Integer: number of resistant profiles.

Details

$$ R^*_{K\delta} = \frac{R'_{K\delta} \cdot RR_{Kd^*}} {\left(1 - \textstyle\sum_\delta R'_{K\delta}\right) + \textstyle\sum_\delta R'_{K\delta} \cdot RR_{Kd^*}} $$

where the sums \(\sum_\delta\) run over resistant profiles only (profiles with at least one resistant antibiotic class, i.e. dominant_class != "all_susceptible"). The term \((1 - \sum_\delta R'_{K\delta})\) is the susceptible fraction and must be > 0 for the formula to give R*_Kdelta < 1.
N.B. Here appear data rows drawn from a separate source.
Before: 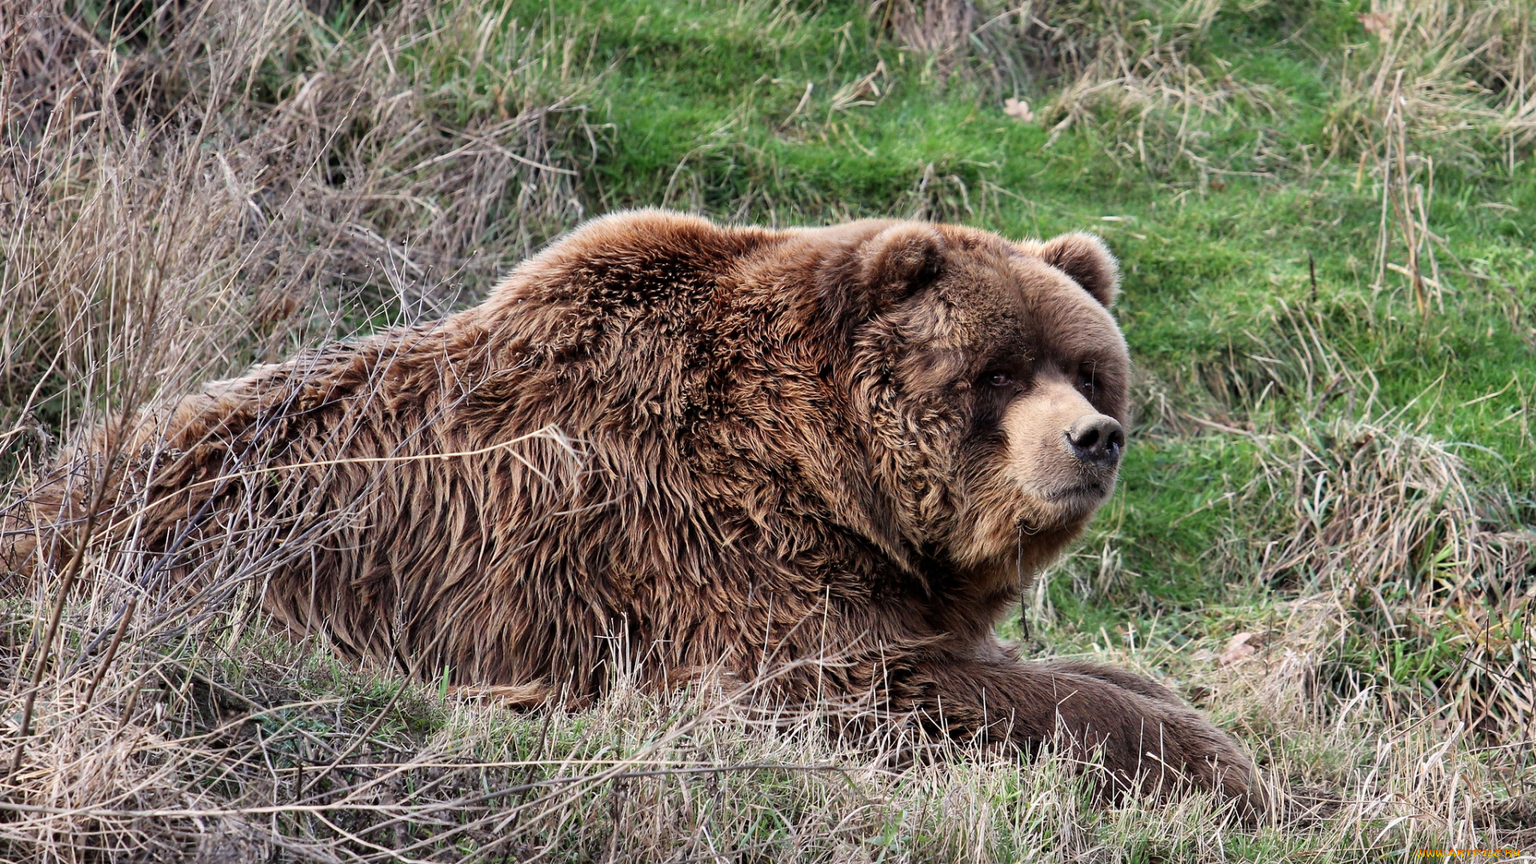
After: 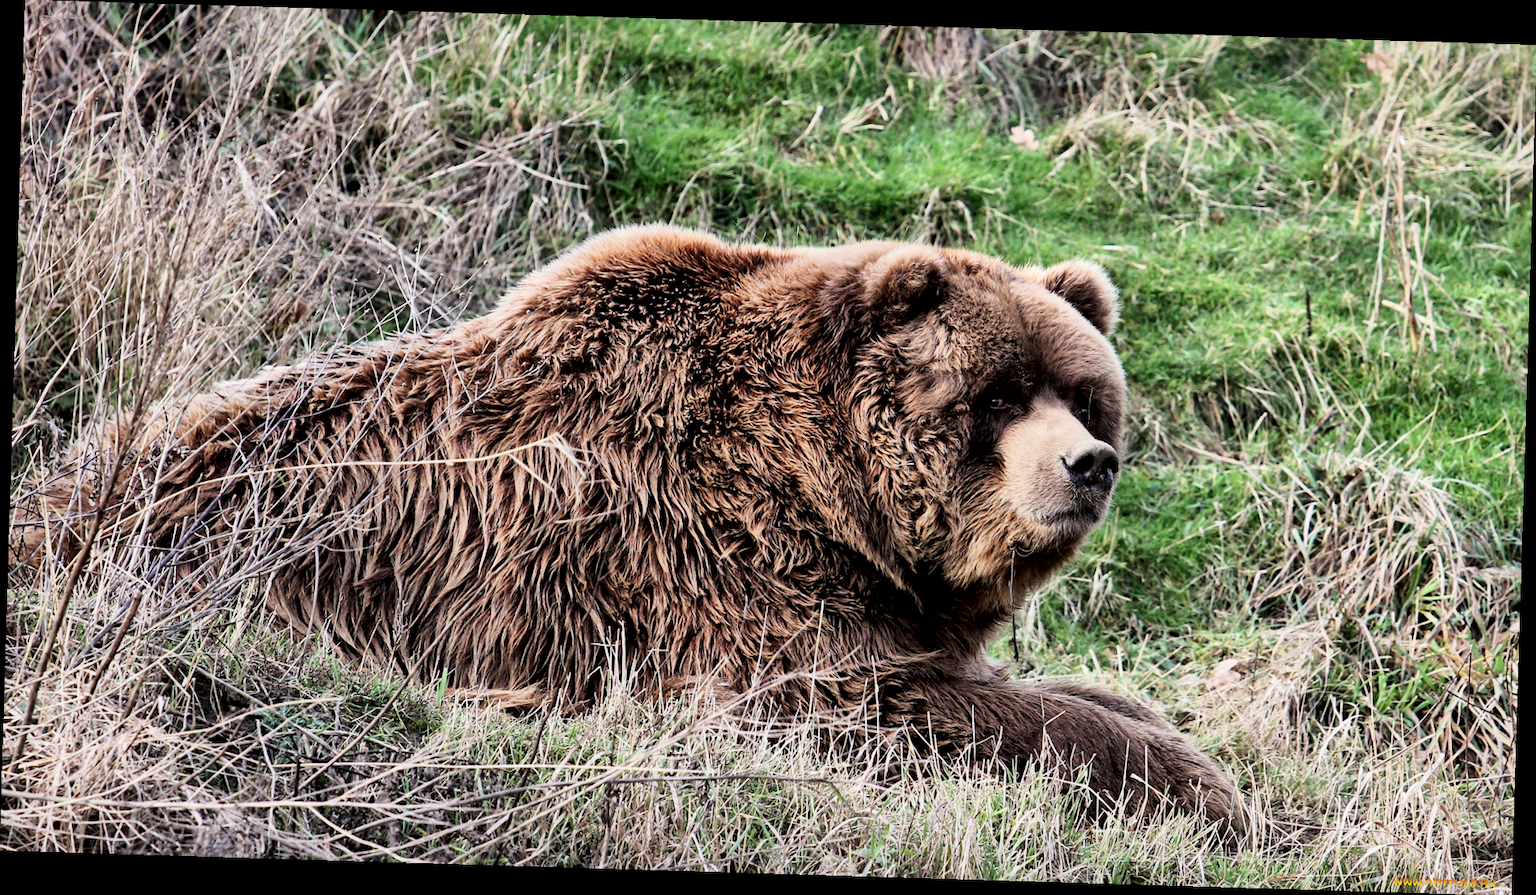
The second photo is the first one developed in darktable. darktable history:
local contrast: mode bilateral grid, contrast 20, coarseness 50, detail 159%, midtone range 0.2
filmic rgb: black relative exposure -7.5 EV, white relative exposure 5 EV, hardness 3.31, contrast 1.3, contrast in shadows safe
rotate and perspective: rotation 1.72°, automatic cropping off
exposure: exposure 0.375 EV, compensate highlight preservation false
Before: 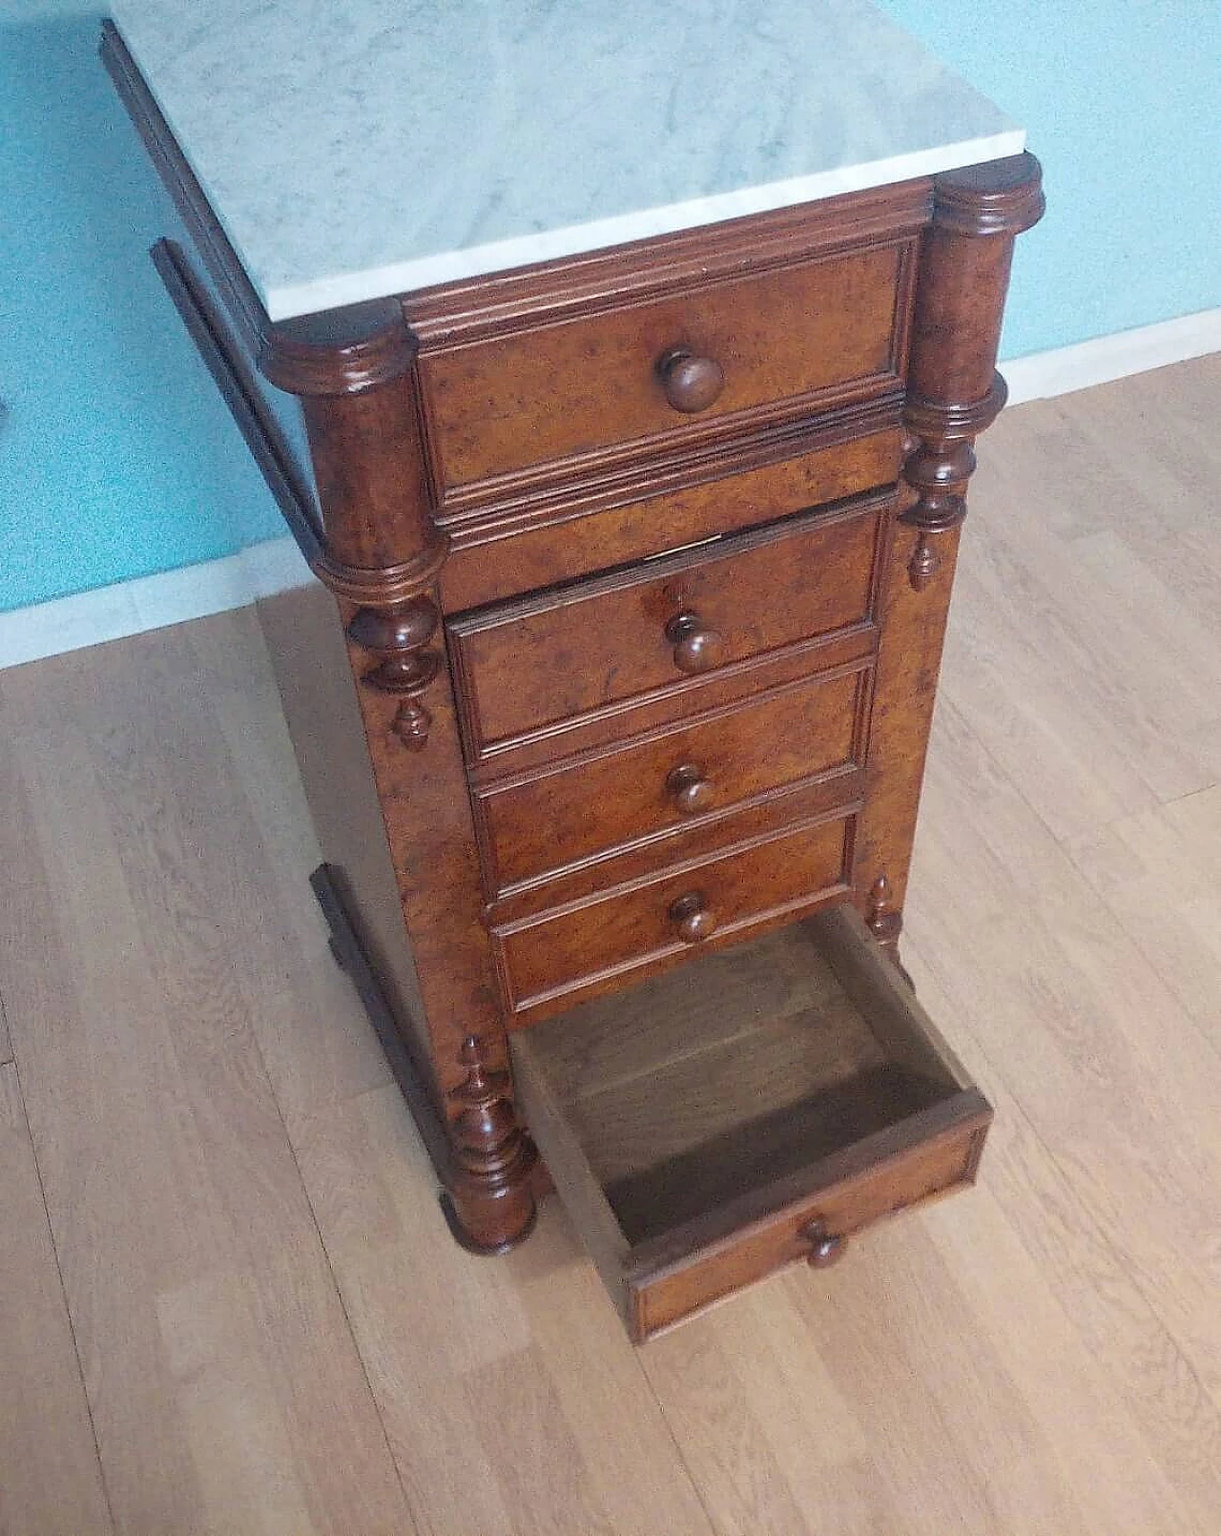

Important: pass the output of assign_rr_to_profiles() directly – do not call filter_profiles_to_rr_classes() first, because renormalisation would set \(\sum R'_{K\delta} = 1\) and collapse the denominator, producing R*_Kdelta = 1 for every pathogen.

References

Bhaswati Ganguli. DALY Methodology for AMR (YLD notes). March 2026. Eq. 13.